Your task:
Render this sentence from the forum thread about red clay into Spanish: "What you need to find is a pottery supply place for the kind of clay you are looking for."

Extract to read:

***

# Clay



## GAT (Oct 8, 2011)

Where do you get the red clay for natural tank? I looked at Michaels but they seem to have lot of polymer clay but not natural red clay. Any idea where I can get the right stuff? 

I need it for my 30 gallon tank so if you already have the right red clay I am willing to pay some money.

thanks
gat


----------



## Fishfur (Mar 4, 2012)

Mlevi would know where he got his, at least, I think he got some.. there was a long thread on it. What you need to find is a pottery supply place for the kind of clay you are looking for. It's what is used to make terra cotta style pottery. There are a few around.. though it's not cheap.


----------



## GAT (Oct 8, 2011)

I talked to Mlevi but fortunately he got clay from someone else. I am not planning to spend $50 on the clay but I will try to get some if they are cheaper. Otherwise, I will just go without clay and hope for the best (maybe add seachem iron after a year or so?)


----------



## df001 (Nov 13, 2007)

Get some laterite? Or iirc the clay/shale soil around oakville areas might do you?


----------



## GAT (Oct 8, 2011)

thanks, I will look into this.

Is it possible to dose just iron? I know several members here sell micro and macro solutions, can I just find one that contains Iron and pump it every week? Soil should have some iron since surface plants need them too so I could maybe start dosing after 6 months or so?

what do you guys think?


----------



## blackblack (Nov 29, 2011)

Try Tucker's Pottery in Richmond Hill. That's where I got mine


----------



## Egonsgirl (Feb 28, 2012)

Hey GAT, I am in Brampton, and I have some red clay in powder form if you are interested, just send me a PM. That is what I used in my dirt tank.


----------



## Fishyfishyfishy (Mar 3, 2008)

I got mine from Michael's. It's about $15 for a 10lb box. I posted about it before, do a search on my old posts.


----------



## altum (Apr 24, 2012)

*red clay*

If you are in Brampton, you're about 15 min. away from some of the greatest red clay I have ever used. Any road in, or leading to Terra Cotta has a red clay substrate in the ditch. In the spring the roads department actually digs out many of the ditches exposing the stuff.


----------

***

[Short-answer chart tasks]
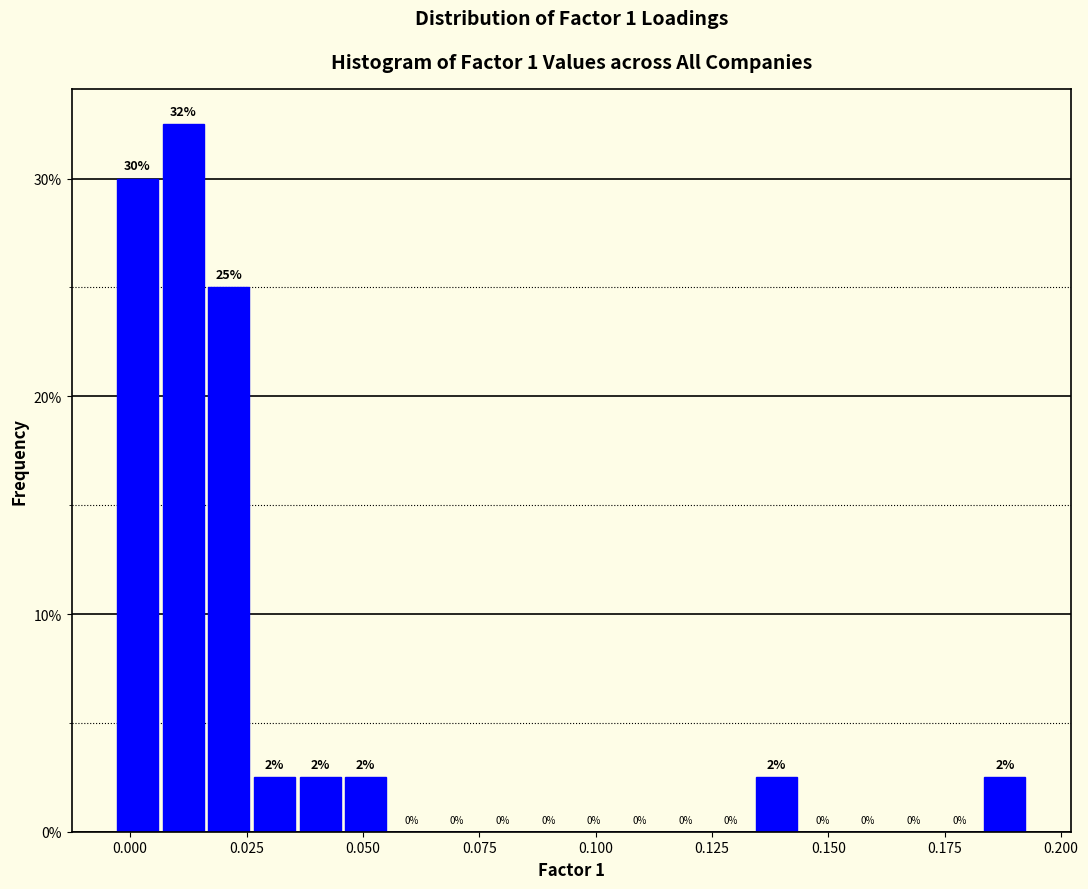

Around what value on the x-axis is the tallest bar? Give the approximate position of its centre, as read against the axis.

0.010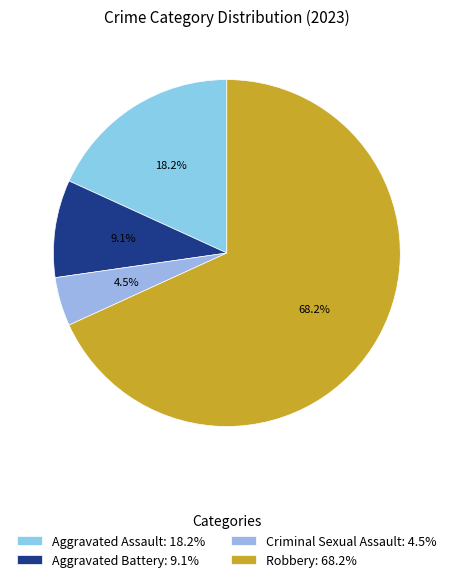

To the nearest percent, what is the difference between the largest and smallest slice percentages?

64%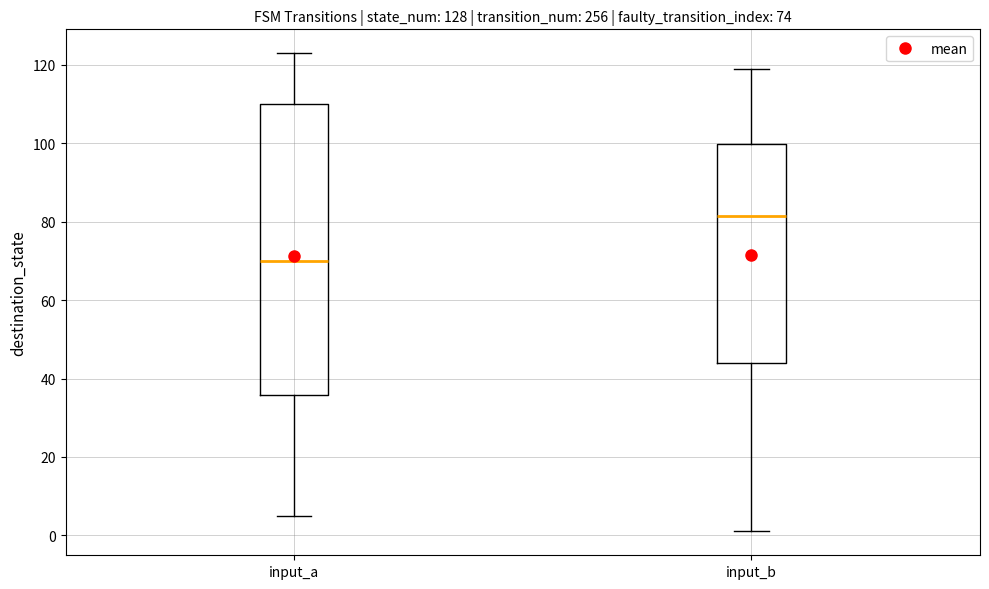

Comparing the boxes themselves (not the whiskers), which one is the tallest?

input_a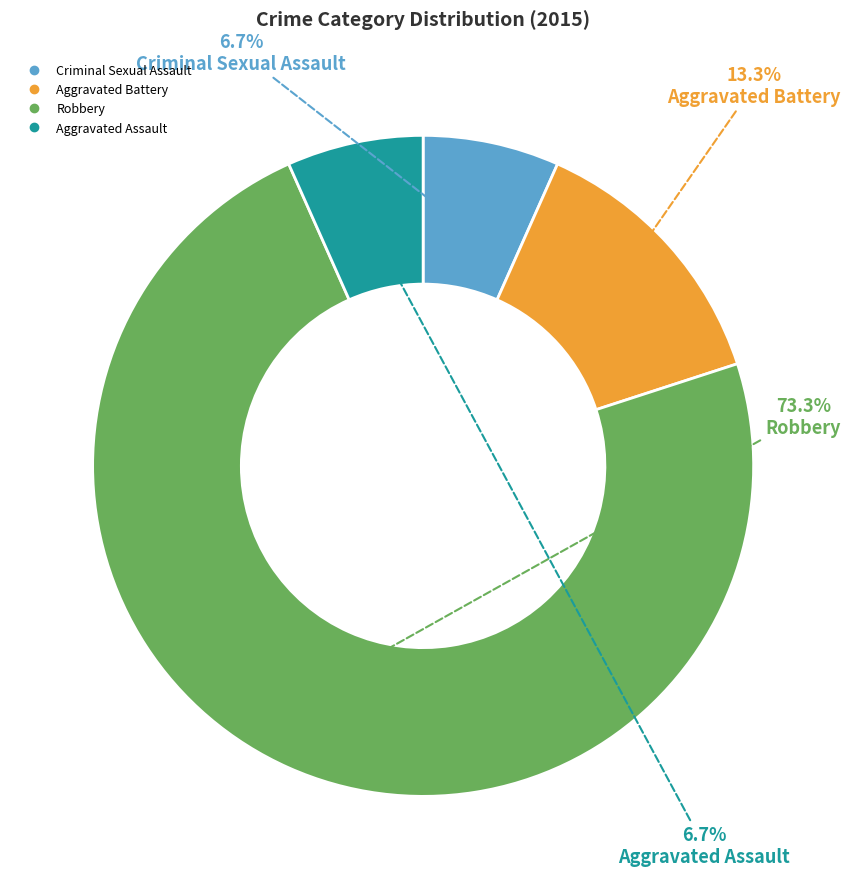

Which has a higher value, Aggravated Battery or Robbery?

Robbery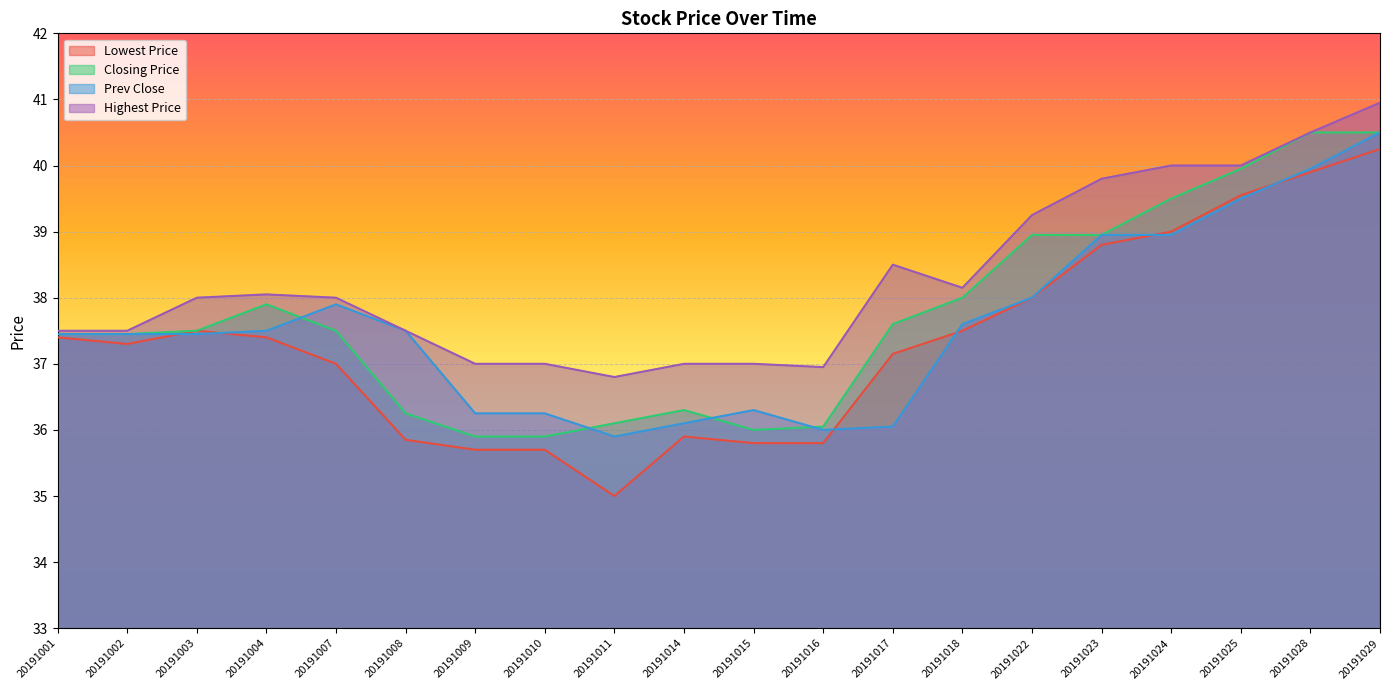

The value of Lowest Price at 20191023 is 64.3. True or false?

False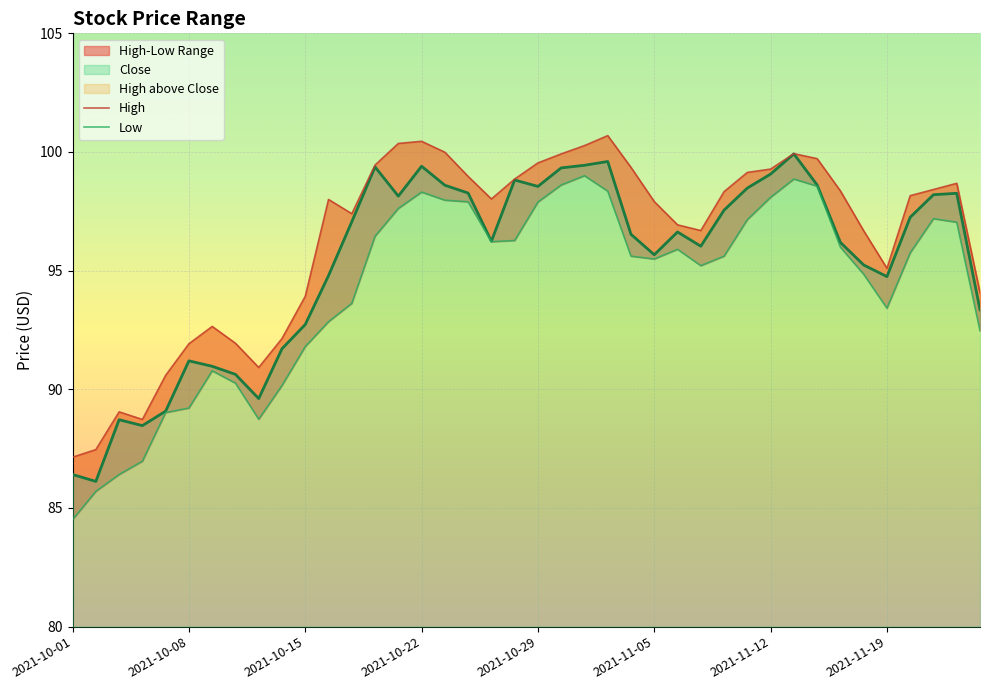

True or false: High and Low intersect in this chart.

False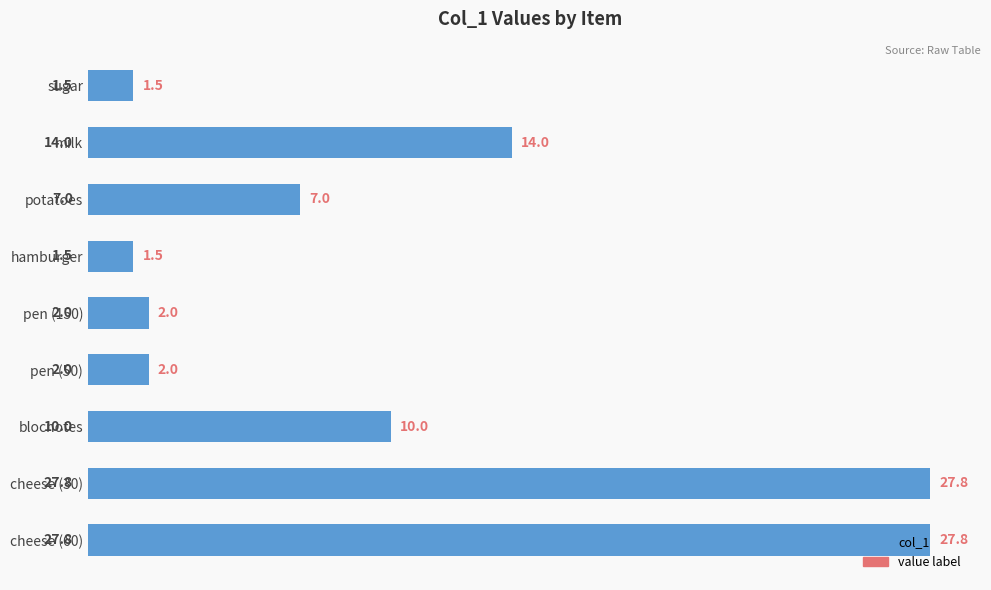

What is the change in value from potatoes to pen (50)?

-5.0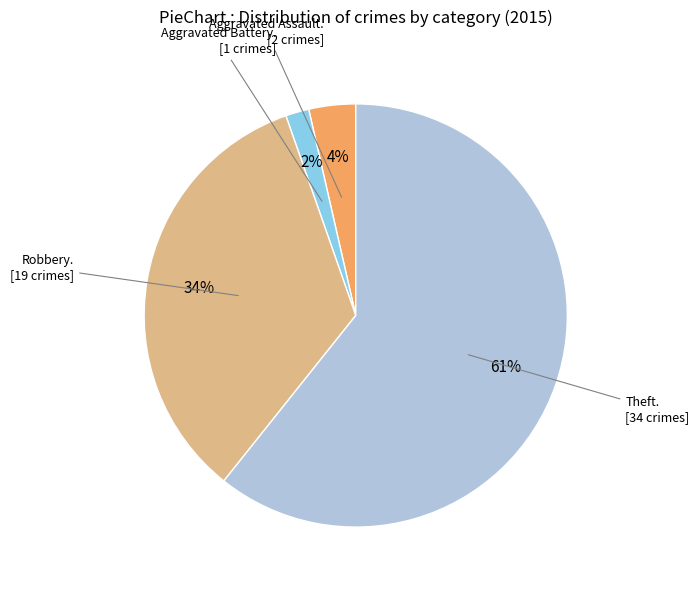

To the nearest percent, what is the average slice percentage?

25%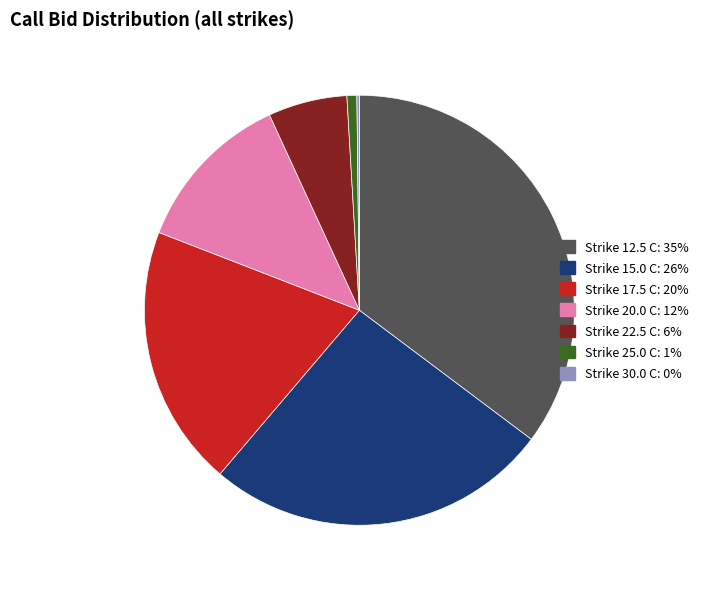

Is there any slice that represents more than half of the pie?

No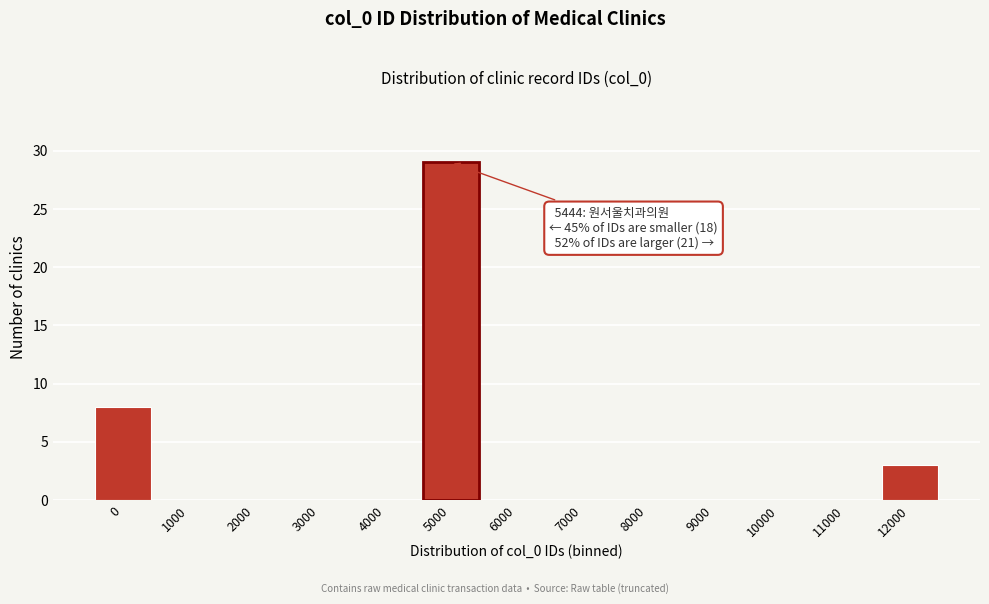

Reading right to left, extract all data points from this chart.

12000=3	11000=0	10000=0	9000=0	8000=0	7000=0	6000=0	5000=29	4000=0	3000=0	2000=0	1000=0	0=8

***

Completed task:
Lo que necesitas encontrar es una tienda de suministros de cerámica que tenga el tipo de arcilla que estás buscando.